Claude Pivi, ancien chef militaire guinéen et acteur central de plusieurs épisodes majeurs de l’histoire politique récente du pays, est décédé en détention, a annoncé ce mardi le ministère de la Justice.
Militaire de carrière issu du Bataillon des troupes aéroportées (BATA), Claude Pivi s’est imposé comme une figure redoutée au sein de l’armée guinéenne. Entre 2006 et 2008, il a été l’un des principaux meneurs des mutineries qui ont sérieusement ébranlé le régime du président Lansana Conté, contribuant à une période d’instabilité profonde au sommet de l’État.

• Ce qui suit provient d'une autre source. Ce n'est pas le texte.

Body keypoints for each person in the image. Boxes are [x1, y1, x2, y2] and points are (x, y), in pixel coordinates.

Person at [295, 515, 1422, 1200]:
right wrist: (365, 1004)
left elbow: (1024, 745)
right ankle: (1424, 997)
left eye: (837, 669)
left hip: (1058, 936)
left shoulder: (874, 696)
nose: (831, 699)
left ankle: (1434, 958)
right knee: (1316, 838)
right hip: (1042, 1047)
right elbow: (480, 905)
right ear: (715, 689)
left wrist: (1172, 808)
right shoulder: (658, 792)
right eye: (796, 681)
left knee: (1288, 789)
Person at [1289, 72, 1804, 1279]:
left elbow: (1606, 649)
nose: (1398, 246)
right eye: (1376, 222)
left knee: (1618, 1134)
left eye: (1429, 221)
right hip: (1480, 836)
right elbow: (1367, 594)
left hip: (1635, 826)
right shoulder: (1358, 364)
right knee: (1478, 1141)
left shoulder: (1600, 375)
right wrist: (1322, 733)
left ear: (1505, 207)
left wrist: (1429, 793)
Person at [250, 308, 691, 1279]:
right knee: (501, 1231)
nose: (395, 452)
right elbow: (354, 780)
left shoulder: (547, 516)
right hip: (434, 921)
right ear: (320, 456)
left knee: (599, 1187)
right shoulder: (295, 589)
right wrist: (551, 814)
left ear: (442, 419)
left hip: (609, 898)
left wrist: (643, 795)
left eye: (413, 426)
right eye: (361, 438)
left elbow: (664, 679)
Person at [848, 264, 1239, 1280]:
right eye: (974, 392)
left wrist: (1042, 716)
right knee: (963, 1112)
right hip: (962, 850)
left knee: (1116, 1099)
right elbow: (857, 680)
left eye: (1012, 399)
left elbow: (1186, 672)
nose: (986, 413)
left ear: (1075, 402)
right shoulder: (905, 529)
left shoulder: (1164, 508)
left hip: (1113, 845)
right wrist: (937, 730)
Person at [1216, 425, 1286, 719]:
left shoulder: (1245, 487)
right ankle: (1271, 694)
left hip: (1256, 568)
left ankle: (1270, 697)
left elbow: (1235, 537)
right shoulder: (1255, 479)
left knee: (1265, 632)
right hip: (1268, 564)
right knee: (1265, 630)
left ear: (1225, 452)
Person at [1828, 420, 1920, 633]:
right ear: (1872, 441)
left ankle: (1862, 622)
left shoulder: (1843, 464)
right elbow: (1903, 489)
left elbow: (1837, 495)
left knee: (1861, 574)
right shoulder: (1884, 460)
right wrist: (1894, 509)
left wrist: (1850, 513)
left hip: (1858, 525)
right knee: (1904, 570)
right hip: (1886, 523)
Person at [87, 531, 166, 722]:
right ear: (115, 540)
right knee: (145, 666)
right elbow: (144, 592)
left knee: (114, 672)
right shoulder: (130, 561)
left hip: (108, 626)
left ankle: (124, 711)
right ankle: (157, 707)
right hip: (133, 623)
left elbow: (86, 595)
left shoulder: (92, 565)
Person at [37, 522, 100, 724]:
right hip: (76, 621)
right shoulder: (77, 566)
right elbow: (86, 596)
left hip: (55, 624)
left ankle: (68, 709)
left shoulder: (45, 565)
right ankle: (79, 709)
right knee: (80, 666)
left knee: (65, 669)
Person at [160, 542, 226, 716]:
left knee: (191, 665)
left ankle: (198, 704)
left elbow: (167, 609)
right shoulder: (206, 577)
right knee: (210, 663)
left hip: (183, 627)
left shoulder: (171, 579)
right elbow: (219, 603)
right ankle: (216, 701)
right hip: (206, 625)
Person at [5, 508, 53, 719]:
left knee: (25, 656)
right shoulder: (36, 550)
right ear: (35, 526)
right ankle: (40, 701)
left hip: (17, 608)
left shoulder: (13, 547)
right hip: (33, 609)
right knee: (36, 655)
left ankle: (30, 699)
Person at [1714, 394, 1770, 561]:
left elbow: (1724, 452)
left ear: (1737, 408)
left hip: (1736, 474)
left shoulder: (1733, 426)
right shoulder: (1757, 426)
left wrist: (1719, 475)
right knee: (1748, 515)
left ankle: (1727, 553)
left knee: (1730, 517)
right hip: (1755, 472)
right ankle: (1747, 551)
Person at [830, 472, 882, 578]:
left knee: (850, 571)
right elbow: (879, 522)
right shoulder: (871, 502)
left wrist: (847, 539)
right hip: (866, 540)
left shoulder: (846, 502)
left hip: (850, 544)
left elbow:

À la suite de la prise du pouvoir par le capitaine Moussa Dadis Camara en décembre 2008, Claude Pivi a été nommé ministre chargé de la Sécurité présidentielle, poste stratégique au cœur de l’appareil sécuritaire du Conseil national pour la démocratie et le développement (CNDD).
Son nom restera toutefois durablement associé au massacre du 28 septembre 2009, lorsque les forces de sécurité ont réprimé dans le sang un rassemblement de l’opposition au stade du 28-Septembre de Conakry. Selon les Nations unies, les violences ont fait plus de 150 morts, 109 femmes violées, ainsi que de nombreux disparus.
Poursuivi aux côtés de Moussa Dadis Camara et de Moussa Tiegboro Camara, Claude Pivi a été jugé et condamné dans le cadre du procès historique relatif à ces événements. Avant le prononcé du verdict, une opération spectaculaire menée par son fils, Vernis Pivi, avait permis son évasion de la Maison centrale de Conakry, provoquant une onde de choc nationale.
Après plusieurs semaines de cavale, Claude Pivi avait été retrouvé au Liberia, dans un état de grande fatigue et d’épuisement, avant d’être ramené en Guinée et de nouveau incarcéré.
Le ministre de la Justice a annoncé son décès en détention. Cette disparition intervient alors que le procès du 28 septembre demeure un symbole fort de la lutte contre l’impunité en Guinée.
La mort de Claude Pivi marque la fin d’un parcours militaire controversé, étroitement lié aux heures les plus sombres de l’histoire contemporaine du pays.